I’m a deviled egg fiend. Put a plate in front of me at a potluck or picnic, and they’ll be gone within minutes. That dense, creamy filling. The tiny, perfect-for-a-bite size. I can’t get enough. They make me think of warm weather, bare legs, a whisper of wind in the trees.
But I’ve never made them before, for whatever reason, so in honor of our inaugural spring picnic on the patio, I decided to make a batch. I gussied them up a bit with some chopped up parsley and prosciutto. Paired with a crisp wine, soft cheese, and miniature toasts, they were a perfect way to enjoy spring.
They almost make me forget that it snowed (!!) last night.
Prosciutto and Parsley Deviled Eggs | makes 6 deviled eggs
- 3 large eggs
- 1 teaspoon grainy brown mustard
- 2 tablespoons mayonnaise
- 2 slices of prosciutto, chopped, plus 2 slices divided into ribbons and reserved for garnish
- 3 springs parsley, chopped
- salt to taste (you won’t need much)
Boil the eggs. My method is to add the eggs to cold water, bring everything to a rolling boil, then turn off the heat and let the pot stand for ten minutes. At the end of that time, I run the eggs under cold water and peel them. Let the peeled eggs cool a bit before handling.

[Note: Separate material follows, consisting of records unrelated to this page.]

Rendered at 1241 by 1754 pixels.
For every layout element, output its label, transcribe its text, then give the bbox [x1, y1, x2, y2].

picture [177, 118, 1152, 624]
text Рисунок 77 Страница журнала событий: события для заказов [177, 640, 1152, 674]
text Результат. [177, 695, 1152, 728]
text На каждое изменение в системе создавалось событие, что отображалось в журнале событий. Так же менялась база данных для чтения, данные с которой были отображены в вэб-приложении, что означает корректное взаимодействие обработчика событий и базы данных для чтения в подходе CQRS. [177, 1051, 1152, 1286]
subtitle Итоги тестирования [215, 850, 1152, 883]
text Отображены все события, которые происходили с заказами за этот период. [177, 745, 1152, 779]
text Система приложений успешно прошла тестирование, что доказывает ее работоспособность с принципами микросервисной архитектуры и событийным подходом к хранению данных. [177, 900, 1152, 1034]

Meanwhile, combine the mustard, mayo, prosciutto, and parsley. When the eggs are cool, gently scoop out the yolks with a spoon and add them to your filling mixture. Mash everything up to combine. You’ll want to taste to see if you need more salt, but chances are, the prosciutto gives enough salt. Add the filling back to the hollowed-out eggs, using a spoon or pastry bag.
Garnish each egg half with parsley and a thin ribbon of the prosciutto.